Shortly after I get home, the phone rings: SDXB. He wants to chat. We yak for a long time: maybe an hour. I go back to work. Time passes.
Now I realize it’s almost 4 p.m., the witching hour. After 4:00, I cannot turn east out of the neighborhood to get to the tonier parts of town, at least not without driving several times around Robin Hood’s Barn or waiting for a half-hour-long signal on Feeder Street NS. So I leap into the car and drive over to the Biltmore FedEx store.
The traffic, as you might expect, is a bitch. Missouri Road, the route I would normally take to circumvent the hideousness that is Camelback Road, is all dug up. (Every navigable road in this city is always all dug up.) So I have to make my way around on alternate routes. Everyone else has the same idea. Everyone else is just as hot, mad, and frustrated as I am. On the way, I dodge a fresh wrecky-poo and almost clip a cop who’s standing in the middle of an intersection trying to cope with a motorist who is beginning to cry.
At the FedEx store, I fork over $35 for the page proofs and then discover…lo!
I told them to print NUMBERED pages 4 through 245, NOT the front matter. NOT starting on the page that the PDF counts as “4,” which is in the middle of the front matter. I showed them the page I wanted them to start with. “Start HERE. Note the title: ‘Introduction.'”
Did they follow instructions?
Fuck no! Of course not.
Goddamn it. Well…I don’t feel like arguing and I know that if I try to re-explain what they were supposed to do and why printing all the front matter and reproducing several blank pages will not help me, I just know I will lose my temper and will get mean. Real mean. So I figure the better part of valor is to come home and print out the 15 indexable pages at the end of the book that they failed to copy.
By the time I get home through the heat and by-now even crazier traffic, I’m just beat. I have something I have to do in the evening, and so pretty quick I need to get ready for that shindig. I pour a bourbon and water, jump in the pool, and try to cool off.
At least I got the math paper sent back to China.
But… This index is due to the publisher (not to the author) on August 2. Between now & then I not only need to compile the index, I’ve got to run it past the author and then make all the corrections she and her coauthor dream up.
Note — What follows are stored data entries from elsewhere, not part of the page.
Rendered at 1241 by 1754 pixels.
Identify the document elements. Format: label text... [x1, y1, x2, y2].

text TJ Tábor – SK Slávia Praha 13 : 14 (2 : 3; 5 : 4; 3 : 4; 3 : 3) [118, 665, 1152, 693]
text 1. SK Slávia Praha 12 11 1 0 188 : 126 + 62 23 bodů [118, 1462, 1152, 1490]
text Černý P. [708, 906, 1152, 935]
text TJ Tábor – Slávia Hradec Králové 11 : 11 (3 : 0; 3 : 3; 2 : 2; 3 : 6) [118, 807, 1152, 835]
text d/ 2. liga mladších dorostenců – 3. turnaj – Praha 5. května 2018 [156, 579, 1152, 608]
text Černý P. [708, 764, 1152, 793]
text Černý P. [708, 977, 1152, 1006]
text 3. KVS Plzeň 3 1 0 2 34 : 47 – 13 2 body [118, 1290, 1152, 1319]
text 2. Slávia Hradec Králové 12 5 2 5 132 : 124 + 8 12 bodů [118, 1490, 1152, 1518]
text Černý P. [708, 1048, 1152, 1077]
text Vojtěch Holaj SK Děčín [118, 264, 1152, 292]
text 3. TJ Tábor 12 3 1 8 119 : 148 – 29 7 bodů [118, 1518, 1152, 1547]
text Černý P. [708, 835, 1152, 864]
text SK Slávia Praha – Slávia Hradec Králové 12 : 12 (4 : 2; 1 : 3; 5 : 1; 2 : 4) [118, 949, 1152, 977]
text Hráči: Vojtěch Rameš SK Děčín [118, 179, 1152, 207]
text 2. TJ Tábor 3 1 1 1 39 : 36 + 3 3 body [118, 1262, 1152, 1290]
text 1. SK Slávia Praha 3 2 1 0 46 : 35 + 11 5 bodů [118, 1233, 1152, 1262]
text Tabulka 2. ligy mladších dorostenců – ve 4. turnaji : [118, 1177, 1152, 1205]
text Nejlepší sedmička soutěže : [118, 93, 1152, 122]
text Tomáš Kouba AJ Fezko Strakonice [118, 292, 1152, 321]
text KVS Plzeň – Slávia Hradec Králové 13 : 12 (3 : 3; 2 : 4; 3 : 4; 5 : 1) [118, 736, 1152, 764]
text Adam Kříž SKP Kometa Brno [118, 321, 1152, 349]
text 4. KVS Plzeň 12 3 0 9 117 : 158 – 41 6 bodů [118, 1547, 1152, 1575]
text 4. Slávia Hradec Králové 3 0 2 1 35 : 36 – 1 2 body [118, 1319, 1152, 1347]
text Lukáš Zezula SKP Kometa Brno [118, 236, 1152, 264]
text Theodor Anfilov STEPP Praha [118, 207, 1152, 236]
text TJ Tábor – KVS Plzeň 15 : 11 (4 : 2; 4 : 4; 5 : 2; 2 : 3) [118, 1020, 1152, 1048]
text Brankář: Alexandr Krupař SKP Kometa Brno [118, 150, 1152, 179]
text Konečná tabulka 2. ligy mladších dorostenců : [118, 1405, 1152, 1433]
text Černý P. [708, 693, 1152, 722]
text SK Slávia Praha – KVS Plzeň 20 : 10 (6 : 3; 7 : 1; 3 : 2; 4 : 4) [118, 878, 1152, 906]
So we’re looking at a pretty tight deadline here. I did not need to have my whole goddamn afternoon wasted.
Meanwhile, at least one and probably two new indexing jobs are slated to arrive in August. (In academia, of course, that means “October,” but hope springs eternal in the entrepreneur’s breast).
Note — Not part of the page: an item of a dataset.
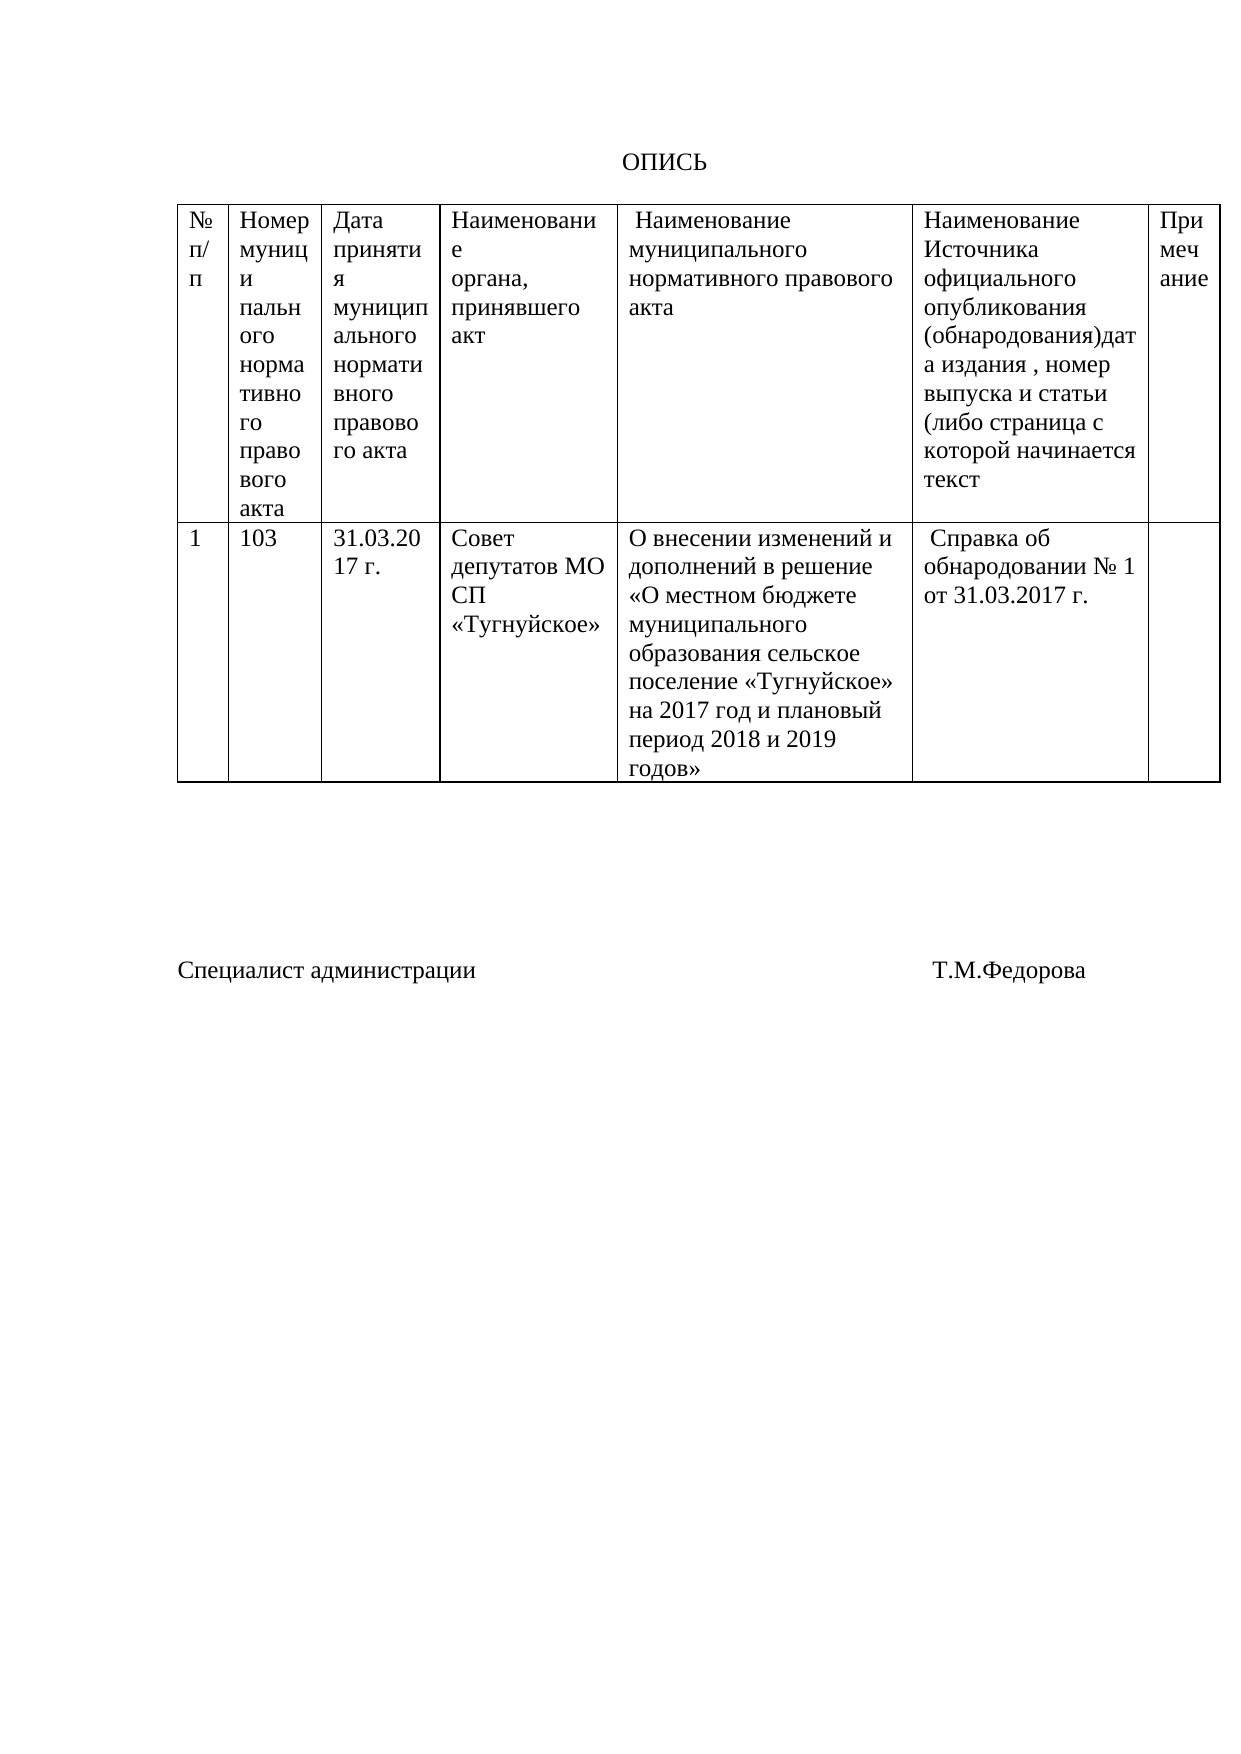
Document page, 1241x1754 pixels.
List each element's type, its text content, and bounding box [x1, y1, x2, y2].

All that’s needed, just this moment, to cover the cost of the new Macbook and its assorted accouterments will be one more index and maybe one or two more scholarly articles.
We also have an issue of Chicano/Latina Studies to edit — that should come in this fall. It pays a grand, but I have to split that with Tina, leaving not much to cover much of anything. But every little bit helps. I guess.